The results showed that NGR1（20 mg·kg^-1）treatment for 28 days can significantly restore cerebral blood flow in cerebral ischemic rats, promote the proliferation of new neurons CD31⁺/EdU⁺, increase blood vessel density and the number of vascular bifurcations, increase total blood vessel length, and improve cerebral microvascular endothelial cells structure. NGR1（20 mg·kg^-1）treatment for 28 days can significantly increase the expression of angiogenic factors VEGF, TGF-β, b FGF2 and PGNF in cortical tissues and serum. NGR1（20 mg·kg^-1） treatment for 7 days can significantly improve the expression levels of energy metabolism factors NAD, ATP, ATPase, NADPH, ADP, AMP and GMP. In vitro, 12.5~50 μM NGR1 incubation treatment can significantly improve the migration, proliferation and tube formation of HBMEC brain microvascular endothelial cells. The effect of NGR1 on the migration and proliferation of HBMEC brain microvascular endothelial cells was inhibited by the NAMPT inhibitor FK866 and SIRT1 inhibitor Ex-527. Through in vivo and in vitro experiments, it was further found that NGR1 treatment can significantly inhibit the degradation of NAMPT caused by temperature and protease, increase the expression level of NAMPT, and up-regulate the expression of SIRT1. The up-regulation of SIRT1 can deacetylate the internal domain of Notch. This inhibits DLL4-Notch signal transduction, leading to the up-regulation of VEGFR-2 in endothelial progenitor cells, thereby enhancing EPC angiogenesis. The angiogenesis function of NGR1 is blocked by FK866 and Ex-527. On the other hand, NGR1（20 mg·kg^-1）treatment can significantly increase the expression level of NAMPT, up-regulate NAD⁺, increase the expression of SIRT1/2/3, increase mitochondrial protection, and improve energy metabolism, while the effect of NGR1 on improving energy metabolism is blocked by FK866.

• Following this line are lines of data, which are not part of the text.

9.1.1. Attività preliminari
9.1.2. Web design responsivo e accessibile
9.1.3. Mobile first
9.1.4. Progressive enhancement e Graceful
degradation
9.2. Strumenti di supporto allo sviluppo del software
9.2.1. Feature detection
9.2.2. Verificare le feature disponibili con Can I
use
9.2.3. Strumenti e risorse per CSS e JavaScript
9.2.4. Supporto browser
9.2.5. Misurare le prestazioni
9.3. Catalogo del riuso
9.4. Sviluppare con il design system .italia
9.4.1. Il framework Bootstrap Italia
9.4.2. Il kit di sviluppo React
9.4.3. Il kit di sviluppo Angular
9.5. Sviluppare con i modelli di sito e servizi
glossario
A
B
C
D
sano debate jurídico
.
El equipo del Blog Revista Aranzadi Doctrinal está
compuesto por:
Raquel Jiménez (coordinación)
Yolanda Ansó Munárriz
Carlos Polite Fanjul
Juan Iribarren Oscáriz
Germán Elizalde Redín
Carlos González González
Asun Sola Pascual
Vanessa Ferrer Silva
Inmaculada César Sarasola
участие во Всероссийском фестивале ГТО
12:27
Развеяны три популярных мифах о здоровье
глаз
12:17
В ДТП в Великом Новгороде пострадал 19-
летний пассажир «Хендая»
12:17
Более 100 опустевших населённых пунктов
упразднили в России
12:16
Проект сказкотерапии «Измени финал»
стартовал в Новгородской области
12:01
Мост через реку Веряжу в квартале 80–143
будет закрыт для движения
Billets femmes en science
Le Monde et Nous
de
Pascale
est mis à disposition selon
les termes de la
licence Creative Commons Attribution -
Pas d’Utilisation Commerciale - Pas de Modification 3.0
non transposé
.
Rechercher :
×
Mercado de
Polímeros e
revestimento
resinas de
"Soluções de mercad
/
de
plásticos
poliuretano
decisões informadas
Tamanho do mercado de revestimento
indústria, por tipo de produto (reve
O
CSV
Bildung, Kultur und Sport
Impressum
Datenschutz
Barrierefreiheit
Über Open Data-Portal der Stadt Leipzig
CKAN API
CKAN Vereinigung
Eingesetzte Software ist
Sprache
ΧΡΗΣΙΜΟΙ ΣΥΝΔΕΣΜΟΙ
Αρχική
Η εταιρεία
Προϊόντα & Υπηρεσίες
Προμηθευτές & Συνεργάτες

The results showed that NGR1（20 mg·kg^-1）treatment for 28 days can significantly improve the behavioral indicators of cerebral ischemia rats, promote the proliferation of neonatal neurons DCX⁺/EdU⁺, Nestin⁺/EdU⁺, NeuN⁺/EdU⁺. NGR1（20 mg·kg^-1）treatment for 28 days promote the proliferation of oligodendrocyte APC⁺/EdU⁺. The increases the expression of neurotrophic factors BDNF, NGF and NT-4 in cortical tissue and serum, increases the expression levels of synaptic proteins SYN, PSD95, MAP-2 and Tau-1 after ischemia/reperfusion injury, and promotes release of the neurotransmitters, such as glutamate, N-acetylaspartate and K⁺. In vitro, 12.5~100 μM NGR1 incubation treatment can significantly increase the migration and proliferation of PC12 neuronal cells. The effect of NGR1 on PC12 neuronal cell migration and proliferation was inhibited by TrkB inhibitor ANA-12 and PI3K inhibitor LY294002. Through in vivo and in vitro experiments, it was further found that NGR1 treatment can significantly increase the expression level of BDNF, specifically activate the expression of its receptor TrkB, and up-regulate the expression of CREB and Akt, the downstream effectors of BDNF signaling. The activation of BDNF/Akt/CREB signal pathway by NGR1 was inhibited by ANA-12 and LY294002.

Conclusions

NGR1（20 mg·kg^-1）treatment for 28 days can significantly promote neurorestoration and angiogenesis in rats with ischemic stroke. Its mechanism of action is related to the regulation of NAMPT/Notch/VEGFR-2 signaling pathway. In addition, therapeutic administration of NGR1 can significantly improve neurological damage caused by ischemia, and promote neurogenesis. Its mechanism of action is related to the activation of the BDNF/Akt/CREB signaling pathway.